My background is fairly standard for the field to be honest. I got good grades and went to a target ( M&A isn't as competitive as strategy or M&A banking). In terms of grades I was consistently in the top 5 - 10% of my class in university and had decent extra circulars - I did boxing and MMA for 8 years and taught for 1 year. To be quite honest connecting with my interviewers on a human level got me the job, there were a lot more impressive people including my girlfriend who tried and didn't get the job I did, a lot of it was luck via connecting with my interviewers. I think networking in the UK is a lot less important than it is in the USA (atleast from what i've read on this forum) I did basically no networking

 

Fro my experience no. I believe that is more the remit of the strategy houses. I'm focused more on operations therefore we may be engaged to asses the operations / perform diligence on the shortlisted targets and determine whether operationally it makes sense from a synergy or potential cost savings perspective.

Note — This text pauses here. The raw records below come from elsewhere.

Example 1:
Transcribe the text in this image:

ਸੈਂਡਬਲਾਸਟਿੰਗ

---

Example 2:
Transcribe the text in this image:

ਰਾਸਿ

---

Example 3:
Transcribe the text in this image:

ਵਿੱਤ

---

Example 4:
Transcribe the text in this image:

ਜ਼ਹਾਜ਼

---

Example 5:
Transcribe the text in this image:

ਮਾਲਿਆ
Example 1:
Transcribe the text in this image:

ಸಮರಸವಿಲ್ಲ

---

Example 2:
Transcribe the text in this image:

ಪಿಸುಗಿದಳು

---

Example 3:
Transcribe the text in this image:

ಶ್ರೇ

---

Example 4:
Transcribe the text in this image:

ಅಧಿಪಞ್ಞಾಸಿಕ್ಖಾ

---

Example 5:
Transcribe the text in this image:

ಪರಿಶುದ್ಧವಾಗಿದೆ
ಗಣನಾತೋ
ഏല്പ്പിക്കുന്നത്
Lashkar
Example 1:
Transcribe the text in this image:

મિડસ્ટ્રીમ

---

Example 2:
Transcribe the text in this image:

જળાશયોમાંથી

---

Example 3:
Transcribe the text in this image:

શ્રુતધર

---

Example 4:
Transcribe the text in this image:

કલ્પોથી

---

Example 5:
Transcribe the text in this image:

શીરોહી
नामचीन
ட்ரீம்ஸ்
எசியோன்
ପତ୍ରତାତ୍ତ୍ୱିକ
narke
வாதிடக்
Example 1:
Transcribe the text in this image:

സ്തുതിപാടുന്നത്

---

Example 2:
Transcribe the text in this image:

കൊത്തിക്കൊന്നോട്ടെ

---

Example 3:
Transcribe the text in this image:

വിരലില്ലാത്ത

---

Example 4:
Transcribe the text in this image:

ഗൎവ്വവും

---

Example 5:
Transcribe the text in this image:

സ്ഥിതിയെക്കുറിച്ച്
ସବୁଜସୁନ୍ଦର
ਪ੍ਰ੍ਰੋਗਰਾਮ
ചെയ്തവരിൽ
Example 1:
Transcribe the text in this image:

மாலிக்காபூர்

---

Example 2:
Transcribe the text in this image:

In consulting a basic way to think about it is strategy is focused on revenue whilst operations is cost focused - I suspect in the future we may attempt to build our strategy practice so we can offer an end to end service

 

So from what I understand:

Big players - Big 4 are huge and probably market leaders in pre deal with A&M / Alix partners etc i.e. specialists focused on this space also in the running i'm not 100% sure who comes out on top here. Post deal you'll often but not always see the strategy houses (MBB) running the top level of the integration whilst the others pick up workstreams and sections. I'm not at a strat house but from what i've seen often they're pretty awful at anything but the top level stuff purely due to lack of experience in the space. This must be caveated with the fact that their general reputation and placement of alumni wins them a lot of work and soon they'll be very competent. One of my partners put it as "what the strat houses have is throwing extremely smart / capable people at the problem and therefore they can figure out the answer, the experience will come soon enough"

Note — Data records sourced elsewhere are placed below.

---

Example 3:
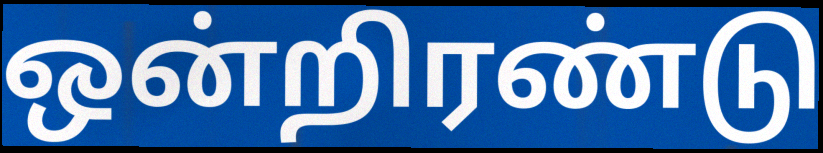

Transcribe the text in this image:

ஒன்றிரண்டு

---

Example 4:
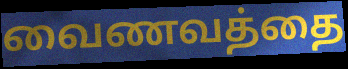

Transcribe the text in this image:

வைணவத்தை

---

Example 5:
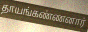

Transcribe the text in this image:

தாயங்கண்ணனார்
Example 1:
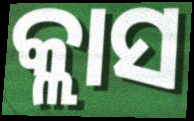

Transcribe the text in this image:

କ୍ଲାସ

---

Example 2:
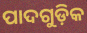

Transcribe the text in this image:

ପାଦଗୁଡ଼ିକ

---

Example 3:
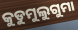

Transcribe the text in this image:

କୁଡୁମୁଲୁଗୁମା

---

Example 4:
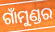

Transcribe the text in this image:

ଗାଁମୁଣ୍ଡର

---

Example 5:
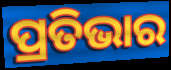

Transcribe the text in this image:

ପ୍ରତିଭାର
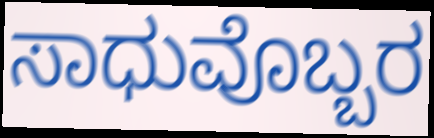
ಸಾಧುವೊಬ್ಬರ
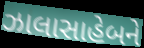
ઝાલાસાહેબને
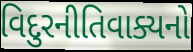
વિદુરનીતિવાક્યનો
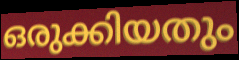
ഒരുക്കിയതും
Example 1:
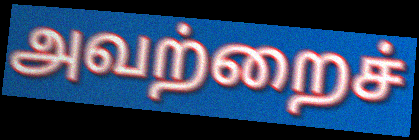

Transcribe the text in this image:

அவற்றைச்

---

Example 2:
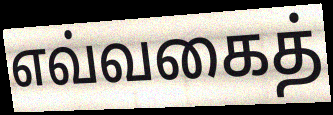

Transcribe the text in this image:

எவ்வகைத்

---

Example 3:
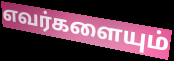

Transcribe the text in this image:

எவர்களையும்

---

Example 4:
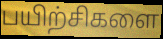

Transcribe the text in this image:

பயிற்சிகளை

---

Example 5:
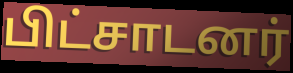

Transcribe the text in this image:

பிட்சாடனர்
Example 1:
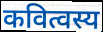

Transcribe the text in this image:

कवित्वस्य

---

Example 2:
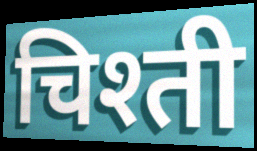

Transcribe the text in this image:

चिश्ती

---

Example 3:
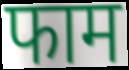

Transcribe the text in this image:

फाम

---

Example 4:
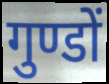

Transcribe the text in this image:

Rankings - This isn't like banking with "League tables" so the above answer is good enough for this.

Pay - The firm i'm at competes on lifestyle. We play hard and work hard with significant leeway given to us on the bench - i've often spent 2 /3 days at home after a project or gone to the pub in the middle of the day and not come back to work. However, this is a product of me being junior enough to not have enough responsibility to be missed (i've been ranked a top performer the last two years so this behaviour isn't held against me). A few of the more hard core firms work like dogs and from what I know are compensated at par with strategy consulting at my level

 

M&A/PE Consultant 2 years post-undergrad here. The Big 4 are obviously players in the space but, on the higher end, my company consistently runs into competing bids from BCG, Bain, etc (FYI - I work for a boutique shop in the U.S.).

Our sweet spot (read: most consistently sold work) is a cross between an operations/business process diligence and IT diligence. IMO, this cross-functional diligence will become more prevalent as technology continues to advance and the line between IT and operations disintegrates.

Typically, I go to 1-2 on-sites per week for a total of 2-3 travel days. Some weeks there is no travel at all. Upsides are less travel and less repetition (you're never going to the same place twice). Downsides are lack of visibility into what your next few days look like. We also do post-close work. This can be anything from strategy to PMO for major transformations.

I went to a target school and got above average grades, but nothing spectacular.

Base is $95k. Bonus target is 30-50% of base (pretty high for junior consultants).